Indeed, in May 2019 Namibia pioneered a distinctive form of marine diamond recovery which is also highly environmentally sustainable. “Namibia is a big country with a low population and lots of natural resources. Name it and we have it: minerals, fisheries, tourism, natural resources,” concludes Reinhard Gärtner, Interim Executive Director of Namibia Civil Aviation Authority (NCAA).
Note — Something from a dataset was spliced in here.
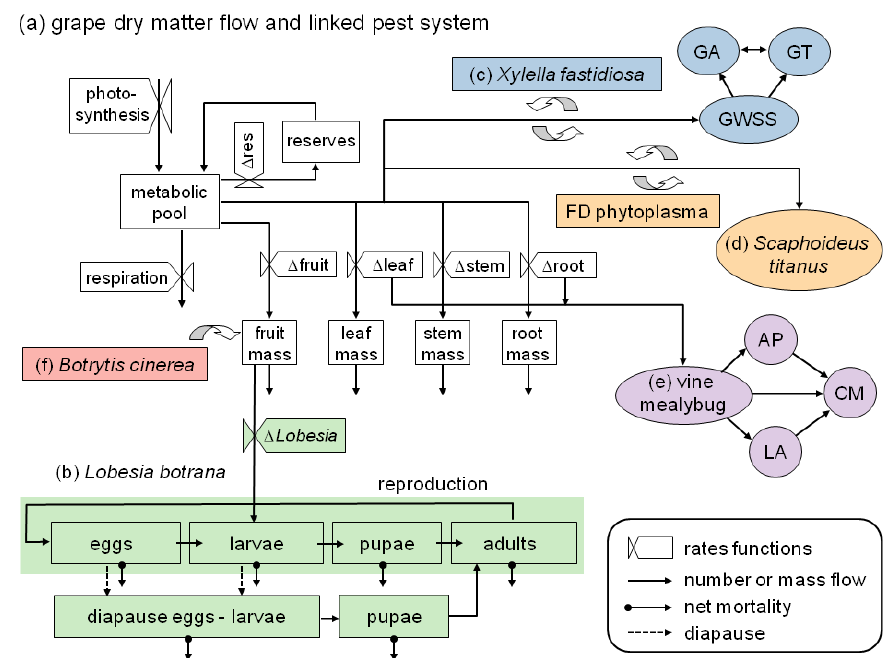
Figure 1. The grape system model including major pests, vectors, and diseases that have been modeled and included in the extant or developing system. ( a ) Dry matter flow in grapevine [38,39]; and ( b ) the linkage of European grapevine moth ( Lobesia botrana ) life-stages including diapause induction and termination [13,40]. Linkages of three vascular feeding Homoptera; ( c ) the glassy-winged sharpshooter (GWSS) with its natural enemies the parasitoids Gonatocerus ashmeadi (GA) and G. triguttatus (GT), and the transmission of the bacterium Xylella fastidiosa that causes Pierce’s disease [41]; ( d ) the leafhopper Scaphoideus titanus and the transmission of the phytoplasma that causes flavescence dorée disease (currently being modeled) [42]; and ( e ) the vine mealybug with its natural enemies the parasitoids Anagyrus pseudococci (AP) and Leptomastidea abnormis (LA), and a coccinellid predator, Cryptolaemus montrouzieri (CM) [43]; ( f ) Linkage of the fungus Botrytis cinerea that causes grey mold disease developed by González-Domínguez et al. [44]. (Figure modified from [13]).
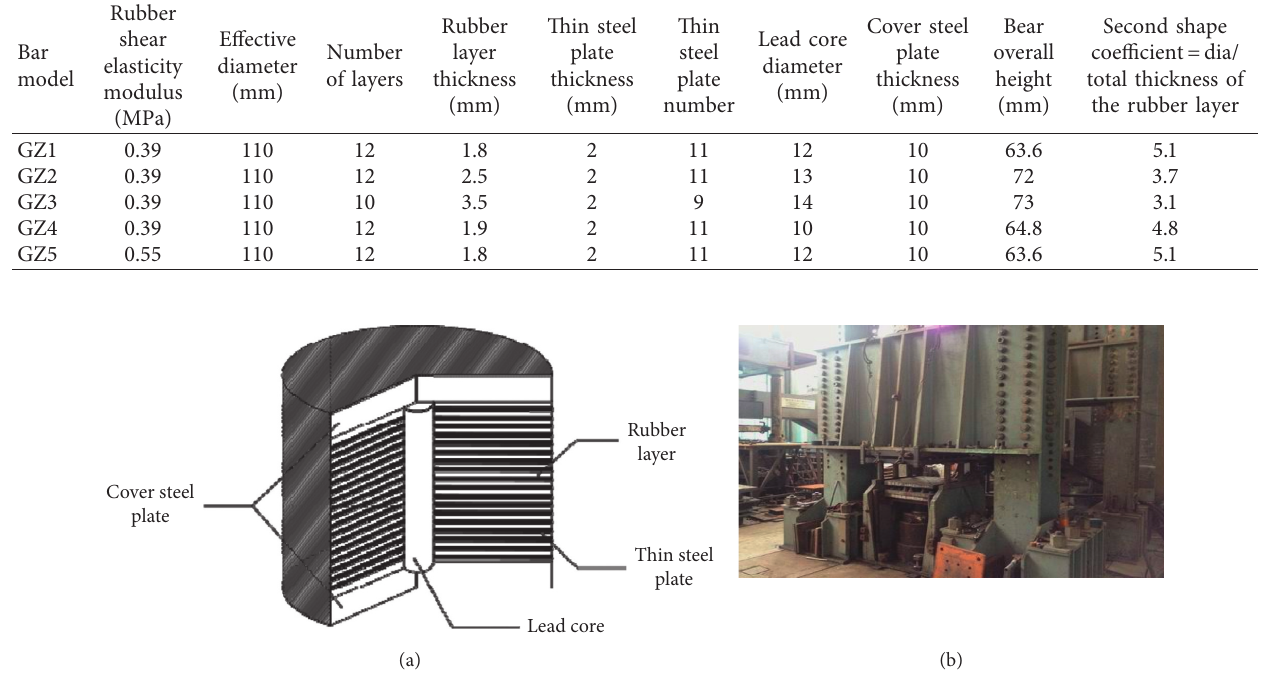
Table 1: Experimental bar specifications.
  • Leading growth in Namibia’s extractive sector

Namibia has a long history in mining and is replete with several minerals. Today, due to first-class infrastructure and the ease of doing business, it is the nation’s best performing economic sector through the production of diamonds, uranium, copper, magnesium, zinc, silver, gold, lead, semi-precious stones and has the potential to lead the way towards the Fourth Industrial Revolution. Fitch Solutions forecast Namibia’s mining sector to continue seeing strong growth in 2020 onwards as uranium production ramps up. “The great potential the country has as far as mining and mineral resources are concerned is evident,” claims Mark Dawe, Country Manager of B2Gold Namibia. “Everything is about re-establishing a natural environment.”  In August 2019, Namcor signed a N$3.2 billion five year fuel deal with Swakop Uranium which includes the supply of fuel and lubricants to one of the world’s largest uranium mines. “We basically stand ready as a catalyst to assist Namibia in becoming a petroleum producing country in the next couple of years,” comments Immanuel Mulunga, MD of Namcor.

Ease of doing business has been key to growing Namibia’s industries. “The bureaucracy here is very easy,” confirms Patty Karuaihe-Martin, CEO of NamibRe. “We have very favourable tax laws, as well as lots of incentives.” Vetumbuavi Mungunda, CEO of Standard Bank concurs, “Namibia has the key pillars of stability that are imperative for any business. There is political stability, social stability, a strong rule of law and a good judicial system.”

  • Focusing on the future

In order for NDP5’s objectives to be realised the economy needs to ensure it also focuses upon SME development. “SMEs are core in terms of economic growth. We allocate quite a few funds to our training programmes for SMEs,” states Baronice Hans, MD of Bank Windhoek. Consequently, the nation has poured abundant efforts and funding into education. “The sector we have made good progress in is education,” elaborates  Hon. Netumbo Nandi-Ndaitwah, Deputy Prime Minister and Minister of International Relations. “Today, school enrolment has increased to 95%, and that is a big achievement.”

In recent years, the Ministry of Education has highlighted the importance of vocational training. “Education and improvement of oneself is priority number one,” claims Ester Kali, CEO of Letshego Bank. “At Letshego Bank, we are dedicated to improving livelihoods and promoting financial literacy initiatives.” CEO of the Development Bank of Namibia, Martin Inkumbi details the Bank’s dedication in supporting the nation’s youth: “We have introduced a special lending product for targeting youth, especially young people with skills from vocational training institutions who would like to start their own businesses.”

  • Namibia’s Pearl Jubilee

With bold and innovative strategies firmly in place and after 30 years since its independence and consistent hard work, Namibia has fully emerged as the pearl it is, perfectly formed and compact and ready to be launched into its bright, shiny and beautiful future at the heart of Africa.